## Task instructions
Match the word "plnění". Return each line of the data below where it appears.
◇ ◇ ◇ ◇
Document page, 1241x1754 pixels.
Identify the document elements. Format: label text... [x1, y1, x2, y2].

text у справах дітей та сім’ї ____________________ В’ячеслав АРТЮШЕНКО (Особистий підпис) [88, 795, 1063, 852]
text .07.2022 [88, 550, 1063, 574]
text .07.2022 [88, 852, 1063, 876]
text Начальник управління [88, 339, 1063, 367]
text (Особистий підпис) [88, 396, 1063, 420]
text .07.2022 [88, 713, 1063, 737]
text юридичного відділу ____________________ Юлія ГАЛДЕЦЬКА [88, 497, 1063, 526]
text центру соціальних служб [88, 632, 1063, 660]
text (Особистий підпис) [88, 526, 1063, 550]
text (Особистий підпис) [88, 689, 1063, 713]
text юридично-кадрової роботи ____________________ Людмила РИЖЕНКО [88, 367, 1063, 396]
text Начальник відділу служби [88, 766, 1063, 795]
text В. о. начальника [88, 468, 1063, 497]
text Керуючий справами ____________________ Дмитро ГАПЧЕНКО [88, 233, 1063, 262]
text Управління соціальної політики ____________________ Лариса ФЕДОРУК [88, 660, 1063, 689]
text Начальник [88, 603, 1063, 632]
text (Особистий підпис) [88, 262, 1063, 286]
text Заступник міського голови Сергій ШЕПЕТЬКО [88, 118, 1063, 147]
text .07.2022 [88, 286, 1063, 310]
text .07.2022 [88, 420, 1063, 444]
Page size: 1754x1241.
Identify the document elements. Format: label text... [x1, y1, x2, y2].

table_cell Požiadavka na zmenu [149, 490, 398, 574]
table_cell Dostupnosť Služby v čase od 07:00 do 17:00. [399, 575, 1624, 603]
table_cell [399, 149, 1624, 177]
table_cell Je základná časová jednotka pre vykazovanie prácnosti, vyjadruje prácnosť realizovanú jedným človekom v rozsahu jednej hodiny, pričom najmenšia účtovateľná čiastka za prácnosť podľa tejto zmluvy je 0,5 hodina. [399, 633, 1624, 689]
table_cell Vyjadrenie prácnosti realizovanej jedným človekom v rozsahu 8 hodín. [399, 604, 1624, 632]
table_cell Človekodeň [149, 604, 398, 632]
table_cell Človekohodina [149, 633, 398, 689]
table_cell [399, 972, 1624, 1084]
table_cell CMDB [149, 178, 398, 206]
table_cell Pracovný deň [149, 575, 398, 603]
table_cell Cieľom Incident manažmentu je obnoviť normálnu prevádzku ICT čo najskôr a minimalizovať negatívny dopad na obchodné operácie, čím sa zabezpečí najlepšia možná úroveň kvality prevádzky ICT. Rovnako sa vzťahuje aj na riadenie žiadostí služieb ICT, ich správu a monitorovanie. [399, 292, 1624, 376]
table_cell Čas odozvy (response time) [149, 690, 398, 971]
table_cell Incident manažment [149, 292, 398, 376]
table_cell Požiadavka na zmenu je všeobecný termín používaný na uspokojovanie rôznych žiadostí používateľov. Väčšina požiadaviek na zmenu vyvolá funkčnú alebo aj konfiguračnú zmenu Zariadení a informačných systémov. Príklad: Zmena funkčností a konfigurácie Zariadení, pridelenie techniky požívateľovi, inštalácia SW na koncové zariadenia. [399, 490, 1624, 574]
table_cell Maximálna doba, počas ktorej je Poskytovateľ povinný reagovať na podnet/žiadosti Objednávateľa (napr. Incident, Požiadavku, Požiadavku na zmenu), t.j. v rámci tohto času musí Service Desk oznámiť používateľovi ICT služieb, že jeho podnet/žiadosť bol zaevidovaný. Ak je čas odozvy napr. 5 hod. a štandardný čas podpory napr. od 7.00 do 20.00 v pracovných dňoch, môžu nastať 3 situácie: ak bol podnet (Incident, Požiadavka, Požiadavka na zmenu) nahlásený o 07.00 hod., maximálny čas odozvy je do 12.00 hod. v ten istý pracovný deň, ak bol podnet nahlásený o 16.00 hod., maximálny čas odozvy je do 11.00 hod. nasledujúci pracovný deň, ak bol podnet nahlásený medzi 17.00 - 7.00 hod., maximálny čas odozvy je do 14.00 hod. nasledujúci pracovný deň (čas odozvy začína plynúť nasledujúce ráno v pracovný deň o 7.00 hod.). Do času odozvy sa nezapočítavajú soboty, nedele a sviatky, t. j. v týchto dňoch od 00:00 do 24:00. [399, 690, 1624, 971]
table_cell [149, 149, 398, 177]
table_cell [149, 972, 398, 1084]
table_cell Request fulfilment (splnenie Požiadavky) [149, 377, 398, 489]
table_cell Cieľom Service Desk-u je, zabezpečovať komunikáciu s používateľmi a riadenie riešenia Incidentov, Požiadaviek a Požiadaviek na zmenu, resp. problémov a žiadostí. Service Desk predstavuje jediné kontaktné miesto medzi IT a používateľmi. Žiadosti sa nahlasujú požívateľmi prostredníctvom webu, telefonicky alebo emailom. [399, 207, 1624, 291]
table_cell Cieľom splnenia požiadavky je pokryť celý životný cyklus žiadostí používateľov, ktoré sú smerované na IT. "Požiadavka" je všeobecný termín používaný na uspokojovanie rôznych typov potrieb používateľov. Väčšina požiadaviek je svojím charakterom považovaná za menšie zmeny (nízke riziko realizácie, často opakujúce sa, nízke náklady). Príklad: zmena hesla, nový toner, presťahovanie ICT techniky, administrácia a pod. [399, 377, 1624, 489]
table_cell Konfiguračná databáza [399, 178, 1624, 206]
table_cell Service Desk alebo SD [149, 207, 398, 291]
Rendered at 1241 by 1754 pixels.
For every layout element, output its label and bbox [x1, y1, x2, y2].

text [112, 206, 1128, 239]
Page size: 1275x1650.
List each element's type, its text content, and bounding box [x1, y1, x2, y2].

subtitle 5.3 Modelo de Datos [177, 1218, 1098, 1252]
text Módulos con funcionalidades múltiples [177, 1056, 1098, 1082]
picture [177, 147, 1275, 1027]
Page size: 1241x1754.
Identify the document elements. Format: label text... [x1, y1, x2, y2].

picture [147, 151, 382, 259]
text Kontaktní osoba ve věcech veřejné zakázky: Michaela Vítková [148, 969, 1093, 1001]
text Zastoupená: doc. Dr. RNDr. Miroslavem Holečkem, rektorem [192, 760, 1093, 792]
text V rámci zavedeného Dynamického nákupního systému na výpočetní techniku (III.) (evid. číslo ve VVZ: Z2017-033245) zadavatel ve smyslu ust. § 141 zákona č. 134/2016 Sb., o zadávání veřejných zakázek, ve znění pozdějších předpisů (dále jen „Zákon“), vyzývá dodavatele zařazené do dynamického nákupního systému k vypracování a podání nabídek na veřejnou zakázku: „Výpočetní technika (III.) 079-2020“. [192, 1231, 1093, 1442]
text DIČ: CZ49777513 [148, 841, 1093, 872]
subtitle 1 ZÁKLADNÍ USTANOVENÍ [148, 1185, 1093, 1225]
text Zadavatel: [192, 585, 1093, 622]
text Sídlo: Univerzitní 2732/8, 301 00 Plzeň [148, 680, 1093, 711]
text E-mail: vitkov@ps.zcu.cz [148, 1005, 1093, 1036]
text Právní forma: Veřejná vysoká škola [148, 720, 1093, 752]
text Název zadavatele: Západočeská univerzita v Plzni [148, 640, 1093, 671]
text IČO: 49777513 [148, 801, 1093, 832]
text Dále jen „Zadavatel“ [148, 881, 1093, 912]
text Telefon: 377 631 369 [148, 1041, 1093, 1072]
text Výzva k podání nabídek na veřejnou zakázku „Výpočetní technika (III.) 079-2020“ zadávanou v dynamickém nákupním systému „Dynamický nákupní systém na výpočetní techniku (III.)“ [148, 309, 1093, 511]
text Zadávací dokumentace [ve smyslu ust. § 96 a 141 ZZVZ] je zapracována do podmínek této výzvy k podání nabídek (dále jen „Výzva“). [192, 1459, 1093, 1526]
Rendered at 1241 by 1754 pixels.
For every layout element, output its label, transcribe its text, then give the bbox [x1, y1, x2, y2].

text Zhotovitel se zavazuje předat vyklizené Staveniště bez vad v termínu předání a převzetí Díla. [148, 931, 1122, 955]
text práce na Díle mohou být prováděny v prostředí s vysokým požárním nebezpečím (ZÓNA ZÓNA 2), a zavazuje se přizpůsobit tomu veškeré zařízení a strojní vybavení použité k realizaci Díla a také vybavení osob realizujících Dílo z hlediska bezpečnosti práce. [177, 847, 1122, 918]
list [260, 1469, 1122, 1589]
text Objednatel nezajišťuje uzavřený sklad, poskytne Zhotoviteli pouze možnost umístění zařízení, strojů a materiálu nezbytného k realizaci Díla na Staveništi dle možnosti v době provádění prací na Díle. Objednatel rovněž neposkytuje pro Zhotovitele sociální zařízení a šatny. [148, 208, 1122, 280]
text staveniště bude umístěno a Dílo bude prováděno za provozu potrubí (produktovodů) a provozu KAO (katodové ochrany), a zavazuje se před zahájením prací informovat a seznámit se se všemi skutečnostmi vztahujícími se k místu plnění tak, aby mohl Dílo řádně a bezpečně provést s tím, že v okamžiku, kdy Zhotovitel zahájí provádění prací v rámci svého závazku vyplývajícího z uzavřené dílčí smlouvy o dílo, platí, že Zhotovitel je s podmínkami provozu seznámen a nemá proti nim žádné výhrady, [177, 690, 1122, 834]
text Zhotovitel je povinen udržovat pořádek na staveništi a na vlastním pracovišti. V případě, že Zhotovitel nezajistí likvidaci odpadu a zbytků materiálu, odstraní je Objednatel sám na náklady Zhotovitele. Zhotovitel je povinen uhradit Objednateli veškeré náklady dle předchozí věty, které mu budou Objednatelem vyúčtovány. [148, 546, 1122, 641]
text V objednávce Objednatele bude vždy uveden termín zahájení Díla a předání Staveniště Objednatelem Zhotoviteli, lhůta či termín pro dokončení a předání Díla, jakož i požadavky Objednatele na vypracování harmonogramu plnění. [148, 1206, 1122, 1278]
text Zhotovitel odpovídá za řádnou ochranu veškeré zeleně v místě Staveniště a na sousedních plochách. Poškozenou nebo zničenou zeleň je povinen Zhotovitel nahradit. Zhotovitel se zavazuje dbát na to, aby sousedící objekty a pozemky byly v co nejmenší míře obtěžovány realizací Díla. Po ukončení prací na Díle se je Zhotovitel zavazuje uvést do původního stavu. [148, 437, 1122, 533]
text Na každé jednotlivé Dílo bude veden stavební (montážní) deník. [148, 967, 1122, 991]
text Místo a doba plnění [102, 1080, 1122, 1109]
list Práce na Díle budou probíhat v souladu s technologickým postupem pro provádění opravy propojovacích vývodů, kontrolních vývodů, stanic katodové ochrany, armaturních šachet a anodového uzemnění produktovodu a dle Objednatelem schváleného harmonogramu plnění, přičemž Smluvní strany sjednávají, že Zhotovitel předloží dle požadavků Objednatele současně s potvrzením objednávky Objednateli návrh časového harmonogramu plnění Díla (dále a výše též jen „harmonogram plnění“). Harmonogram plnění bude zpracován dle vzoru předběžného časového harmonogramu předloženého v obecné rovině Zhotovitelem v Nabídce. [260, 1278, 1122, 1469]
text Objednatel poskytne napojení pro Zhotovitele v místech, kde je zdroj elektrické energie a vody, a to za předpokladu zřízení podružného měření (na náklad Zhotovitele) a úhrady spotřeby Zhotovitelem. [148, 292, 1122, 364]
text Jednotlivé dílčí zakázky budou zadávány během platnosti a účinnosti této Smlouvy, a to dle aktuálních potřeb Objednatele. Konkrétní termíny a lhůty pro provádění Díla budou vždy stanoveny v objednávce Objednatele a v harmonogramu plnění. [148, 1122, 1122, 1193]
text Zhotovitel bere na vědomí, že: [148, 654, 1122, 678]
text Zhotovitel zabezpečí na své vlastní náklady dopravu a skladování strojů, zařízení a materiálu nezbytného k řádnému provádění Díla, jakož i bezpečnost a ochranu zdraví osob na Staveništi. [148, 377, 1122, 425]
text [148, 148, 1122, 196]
◇ ◇ ◇ ◇
## Exercise result
text staveniště bude umístěno a Dílo bude prováděno za provozu potrubí (produktovodů) a provozu KAO (katodové ochrany), a zavazuje se před zahájením prací informovat a seznámit se se všemi skutečnostmi vztahujícími se k místu plnění tak, aby mohl Dílo řádně a bezpečně provést s tím, že v okamžiku, kdy Zhotovitel zahájí provádění prací v rámci svého závazku vyplývajícího z uzavřené dílčí smlouvy o dílo, platí, že Zhotovitel je s podmínkami provozu seznámen a nemá proti nim žádné výhrady, [177, 690, 1122, 834]
text V objednávce Objednatele bude vždy uveden termín zahájení Díla a předání Staveniště Objednatelem Zhotoviteli, lhůta či termín pro dokončení a předání Díla, jakož i požadavky Objednatele na vypracování harmonogramu plnění. [148, 1206, 1122, 1278]
text Místo a doba plnění [102, 1080, 1122, 1109]
list Práce na Díle budou probíhat v souladu s technologickým postupem pro provádění opravy propojovacích vývodů, kontrolních vývodů, stanic katodové ochrany, armaturních šachet a anodového uzemnění produktovodu a dle Objednatelem schváleného harmonogramu plnění, přičemž Smluvní strany sjednávají, že Zhotovitel předloží dle požadavků Objednatele současně s potvrzením objednávky Objednateli návrh časového harmonogramu plnění Díla (dále a výše též jen „harmonogram plnění“). Harmonogram plnění bude zpracován dle vzoru předběžného časového harmonogramu předloženého v obecné rovině Zhotovitelem v Nabídce. [260, 1278, 1122, 1469]
text Jednotlivé dílčí zakázky budou zadávány během platnosti a účinnosti této Smlouvy, a to dle aktuálních potřeb Objednatele. Konkrétní termíny a lhůty pro provádění Díla budou vždy stanoveny v objednávce Objednatele a v harmonogramu plnění. [148, 1122, 1122, 1193]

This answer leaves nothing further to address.